SOURCE EXTRACT:
========================================
Filing A Robocall Claim In Mississippi
You're likely here because you're looking for answers about how you can stop these calls. Beyond being simply annoying, unsolicited robocalls, text messages, and faxes from commercial parties are also often illegal.
If you've received robocalls that you never gave express written permission to receive, the company that called you has broken the law. You also may have the opportunity to recover $500 to $1,500 for every illegal robocall, text, and fax you've received. Our Mississippi robocall lawyers can help you recover the full financial compensation you're entitled to by filing a robocall lawsuit.
Mississippi Robocall Laws
Robocalls are regulated and restricted on a national level by a federal law called the Telephone Consumer Protection Act (TCPA). However, Mississippi and many other states also have their own laws regarding robocalls. If you're considering a robocall lawsuit, you may have the option to file in either federal or state court. This is a determination best made with the guidance of an experienced Mississippi robocall lawyer.
In Mississippi, the following rules and restrictions are covered under the Mississippi Telephone Solicitation Act:
- Calls may not be made between 9 pm and 9 am Central time zone.
- No one may use an automated dialing-announcing device to make a call for the purpose of persuading, inducing, or encouraging the recipient of the call to purchase any type of product or service.
- Calls using automated dialing-announcing devices may only be made when the recipient of the call has given prior express written permission to receive calls from the person or company making the call.
- When phone calls are made through automated dialing-announcing devices, the device must be operated by a person who must do all of the following:
- State the nature of the call and the name, address, and telephone number of the business or organization being represented.
- Ask whether the person being called consents to hear a prerecorded message.
- Disconnect the automated dialing-announcing device from the telephone line upon termination of the call by either the caller or the person being called.
========================================
RECORDS SUPPLIED:
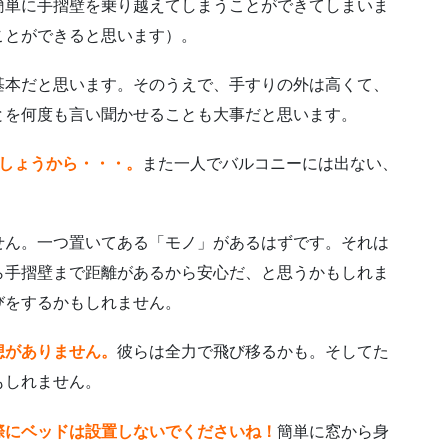
簡単に手摺壁を乗り越えてしまうことができてしまいま
ことができると思います）。
基本だと思います。そのうえで、手すりの外は高くて、
とを何度も言い聞かせることも大事だと思います。
でしょうから・・・。
また一人でバルコニーには出ない、
せん。一つ置いてある「モノ」があるはずです。それは
ら手摺壁まで距離があるから安心だ、と思うかもしれま
びをするかもしれません。
想がありません。
彼らは全力で飛び移るかも。そしてた
もしれません。
際にベッドは設置しないでくださいね！
簡単に窓から身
========================================
WHAT YOU HAVE TO DO:
In the Mississippi robocall text, which hours are calls prohibited under the Mississippi Telephone Solicitation Act?

WRITTEN SOLUTION:
Calls may not be made between 9 pm and 9 am Central time.